Befürworter argumentieren, Kinder seien heute durch Internet, soziale Medien und Smartphones früher „reif“ als frühere Generationen. Wer schwere Straftaten begehe, müsse unabhängig vom Alter strafrechtlich zur Verantwortung gezogen werden.

Kritiker halten dagegen, dass mehr Zugang zu Informationen nicht automatisch zu einer schnelleren geistigen oder emotionalen Entwicklung führt. Wissen und Reife seien nicht dasselbe. Die wissenschaftliche Forschung sehe bislang keine eindeutigen Hinweise darauf, dass Kinder heute grundsätzlich früher die für eine strafrechtliche Verantwortlichkeit notwendige Reife erreichen.

Zwischen Vergeltung und Rechtsstaat

Besonders emotional wird die Debatte, wenn Begriffe wie „Monster“ oder Forderungen nach lebenslangen Strafen für Kinder fallen.

Juristen warnen davor, Täter zu entmenschlichen. Der Rechtsstaat unterscheidet bewusst zwischen der Schwere einer Tat und der Persönlichkeit des Täters. Selbst bei schwersten Delikten gilt der Grundsatz, dass Strafen sich nicht allein an der Tat, sondern auch an der individuellen Schuld orientieren müssen.

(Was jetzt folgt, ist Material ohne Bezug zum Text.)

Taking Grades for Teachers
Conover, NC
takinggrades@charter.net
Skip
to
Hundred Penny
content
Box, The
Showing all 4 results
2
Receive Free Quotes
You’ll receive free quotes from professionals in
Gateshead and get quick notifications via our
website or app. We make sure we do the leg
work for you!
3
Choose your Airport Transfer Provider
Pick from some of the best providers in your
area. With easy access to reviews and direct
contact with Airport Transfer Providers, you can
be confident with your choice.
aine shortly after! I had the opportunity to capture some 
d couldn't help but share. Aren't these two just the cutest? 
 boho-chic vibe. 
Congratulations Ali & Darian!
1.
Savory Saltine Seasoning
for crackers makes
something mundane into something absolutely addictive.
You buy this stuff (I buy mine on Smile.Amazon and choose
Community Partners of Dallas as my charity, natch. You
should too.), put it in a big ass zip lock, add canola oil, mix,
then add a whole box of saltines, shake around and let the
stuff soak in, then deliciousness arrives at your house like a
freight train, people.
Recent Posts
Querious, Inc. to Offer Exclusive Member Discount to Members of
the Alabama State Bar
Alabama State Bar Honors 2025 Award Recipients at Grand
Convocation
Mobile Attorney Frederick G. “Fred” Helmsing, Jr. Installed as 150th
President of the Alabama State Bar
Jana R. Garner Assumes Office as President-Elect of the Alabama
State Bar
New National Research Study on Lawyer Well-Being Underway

Diese Unterscheidung gehört zu den grundlegenden Prinzipien des deutschen Strafrechts.

Politik und Emotionen

Schwere Straftaten durch Kinder lösen regelmäßig eine politische Debatte aus. Dabei nutzen Parteien das Thema, um ihre Vorstellungen von innerer Sicherheit zu unterstreichen. Während einige eine Herabsetzung der Strafmündigkeit und härtere Strafen fordern, setzen andere auf Prävention, Jugendhilfe und therapeutische Maßnahmen.

Kritiker warnen jedoch davor, einzelne besonders schockierende Fälle zum Maßstab für Gesetzesänderungen zu machen. Einzelfälle erzeugen große öffentliche Aufmerksamkeit und starke Emotionen, spiegeln aber nicht zwangsläufig die allgemeine Entwicklung der Jugendkriminalität wider. Deshalb sollten politische Entscheidungen auf wissenschaftlichen Erkenntnissen, Kriminalstatistiken und rechtsstaatlichen Grundsätzen beruhen – nicht allein auf der Empörung über einen besonders tragischen Fall.

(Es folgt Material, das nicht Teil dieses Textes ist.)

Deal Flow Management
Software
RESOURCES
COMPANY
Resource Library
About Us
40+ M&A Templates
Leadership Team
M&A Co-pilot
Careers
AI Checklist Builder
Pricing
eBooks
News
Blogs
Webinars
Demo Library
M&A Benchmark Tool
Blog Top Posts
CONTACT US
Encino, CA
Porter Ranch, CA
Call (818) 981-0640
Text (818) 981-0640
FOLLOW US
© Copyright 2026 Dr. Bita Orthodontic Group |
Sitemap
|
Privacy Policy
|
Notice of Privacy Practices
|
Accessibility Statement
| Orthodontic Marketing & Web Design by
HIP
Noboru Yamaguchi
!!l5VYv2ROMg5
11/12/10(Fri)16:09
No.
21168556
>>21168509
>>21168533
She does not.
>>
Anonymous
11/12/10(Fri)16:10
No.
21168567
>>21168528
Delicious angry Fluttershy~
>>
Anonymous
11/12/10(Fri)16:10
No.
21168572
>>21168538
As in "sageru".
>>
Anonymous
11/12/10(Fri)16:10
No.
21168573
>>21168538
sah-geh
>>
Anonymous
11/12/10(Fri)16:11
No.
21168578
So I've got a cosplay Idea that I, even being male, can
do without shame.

Einzelfälle und Gesetzgebung

Ein weiterer Punkt wird in der öffentlichen Diskussion häufig übersehen: Gesetze werden nicht für einzelne spektakuläre Fälle geschaffen, sondern müssen für alle gelten.

Eine Herabsetzung der Strafmündigkeit würde nicht nur Kinder betreffen, die besonders schwere Gewalttaten begehen. Sie hätte Auswirkungen auf sämtliche Straftaten, die von Zwölf- oder Dreizehnjährigen begangen werden – von Körperverletzungen über Diebstahl bis hin zu Sachbeschädigungen. Genau deshalb wägen Politik, Justiz und Wissenschaft die Folgen einer solchen Änderung sorgfältig ab.

Fazit

Schwere Straftaten durch Kinder erschüttern die Gesellschaft und lösen verständliche Betroffenheit aus. Daraus entstehen häufig Forderungen nach härteren Strafen und einer niedrigeren Strafmündigkeit.

Die eigentliche Frage lautet jedoch nicht, ob solche Taten Konsequenzen haben müssen – darin besteht weitgehend Einigkeit. Entscheidend ist vielmehr, welche Konsequenzen ein Rechtsstaat für Kinder vorsieht, deren geistige und emotionale Entwicklung noch nicht abgeschlossen ist.

Die Debatte zeigt, wie schwierig der Spagat zwischen dem berechtigten Wunsch nach Gerechtigkeit, dem Schutz der Gesellschaft und den rechtsstaatlichen Grundsätzen ist. Gerade deshalb wird sie wohl auch künftig immer wieder aufflammen, wenn besonders schwere Einzelfälle die Öffentlichkeit erschüttern.